JUnit 5 display names can include spaces, punctuation, and even emojis:

@Test
@DisplayName("✅ Valid email should pass validation")
void shouldAcceptValidEmail() {
    assertTrue(true);
}

Use this carefully. Emojis can make reports more readable, but they may not be appropriate for every team or CI environment.

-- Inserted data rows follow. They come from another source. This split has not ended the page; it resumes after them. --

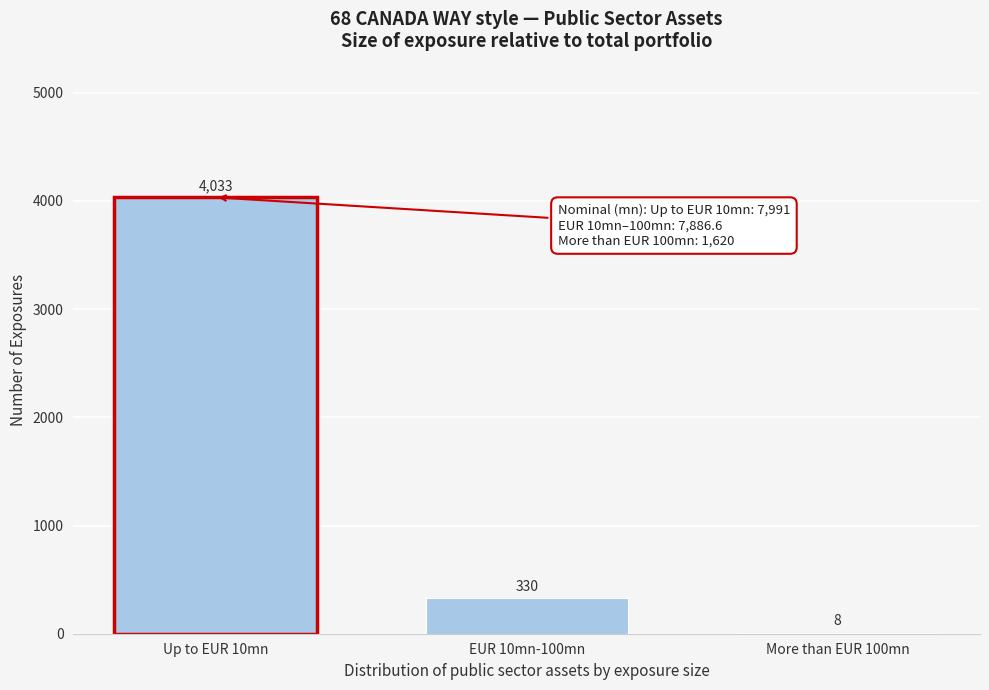

Reading left to right, what are all the values shown in this chart?

Up to EUR 10mn=4033	EUR 10mn-100mn=330	More than EUR 100mn=8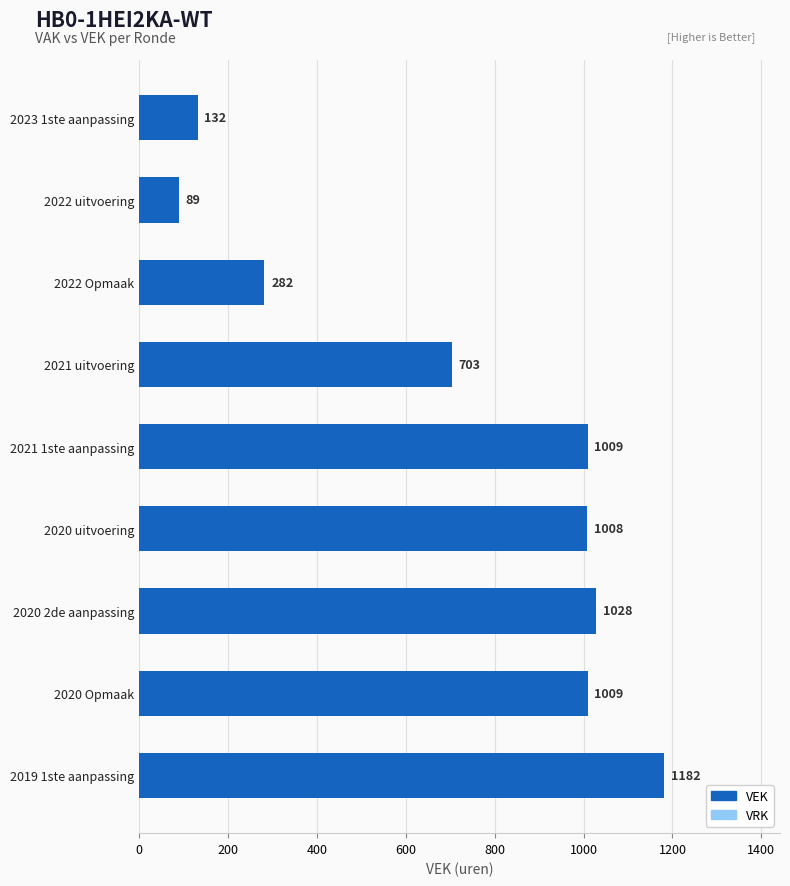

What is the label of the 4th bar from the top?

2021 uitvoering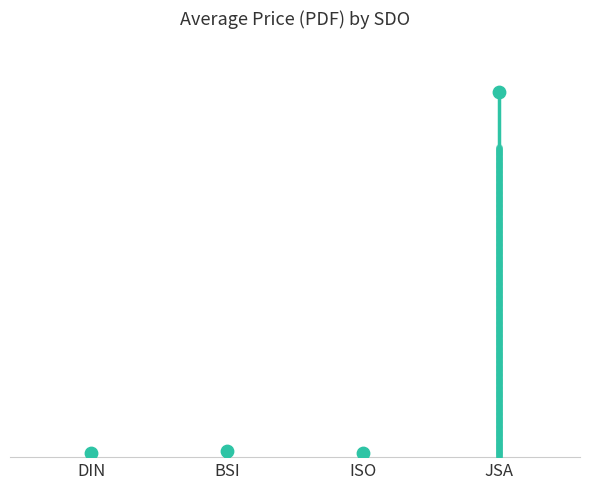

Which series has the largest total across all categories?

JSA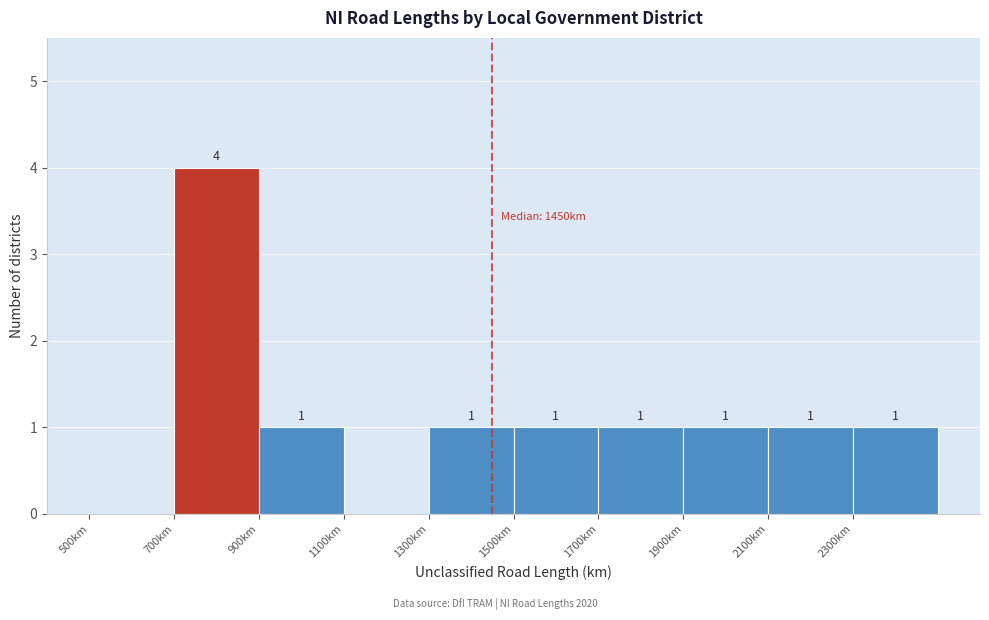

Which range on the x-axis has the tallest bar?

700 to 900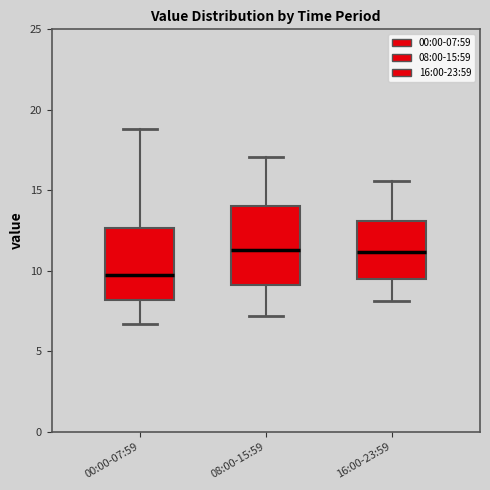

Where does the lower whisker of the box for 08:00-15:59 end on the y-axis? The values are not printed on the chart, so give them approximately, as read against the axis.

7.0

Display Names for Nested Tests

@DisplayName is especially useful with @Nested tests:

import org.junit.jupiter.api.DisplayName;
import org.junit.jupiter.api.Nested;
import org.junit.jupiter.api.Test;

import static org.junit.jupiter.api.Assertions.assertEquals;

@DisplayName("Shopping cart")
class ShoppingCartTest {

    @Nested
    @DisplayName("when adding items")
    class AddingItems {

        @Test
        @DisplayName("updates the total item count")
        void shouldUpdateItemCount() {
            int itemCount = 1 + 2;

            assertEquals(3, itemCount);
        }
    }
}

This can produce a readable test structure such as:

Shopping cart
 └─ when adding items
    └─ updates the total item count

Display Names for Parameterized Tests

For parameterized tests, you can customize each invocation name:

import org.junit.jupiter.params.ParameterizedTest;
import org.junit.jupiter.params.provider.ValueSource;

import static org.junit.jupiter.api.Assertions.assertTrue;

class NumberTest {

    @ParameterizedTest(name = "{0} should be positive")
    @ValueSource(ints = {1, 5, 10})
    void shouldBePositive(int number) {
        assertTrue(number > 0);
    }
}

This can display:

1 should be positive
5 should be positive
10 should be positive

You can also combine it with @DisplayName:

import org.junit.jupiter.api.DisplayName;
import org.junit.jupiter.params.ParameterizedTest;
import org.junit.jupiter.params.provider.ValueSource;

import static org.junit.jupiter.api.Assertions.assertTrue;

class NumberTest {

    @DisplayName("Positive number validation")
    @ParameterizedTest(name = "Value {0} is positive")
    @ValueSource(ints = {1, 5, 10})
    void shouldBePositive(int number) {
        assertTrue(number > 0);
    }
}

Required Dependency

Make sure you are using JUnit Jupiter, which is JUnit 5:

<dependency>
    <groupId>org.junit.jupiter</groupId>
    <artifactId>junit-jupiter</artifactId>
    <version>5.13.4</version>
    <scope>test</scope>
</dependency>

For Gradle:

testImplementation 'org.junit.jupiter:junit-jupiter:5.13.4'

test {
    useJUnitPlatform()
}

Summary

Use @DisplayName when you want test output to be more readable:

@Test
@DisplayName("User should be created when input is valid")
void shouldCreateUserWhenInputIsValid() {
}

The Java method name remains valid and searchable, while the test report shows a clearer description.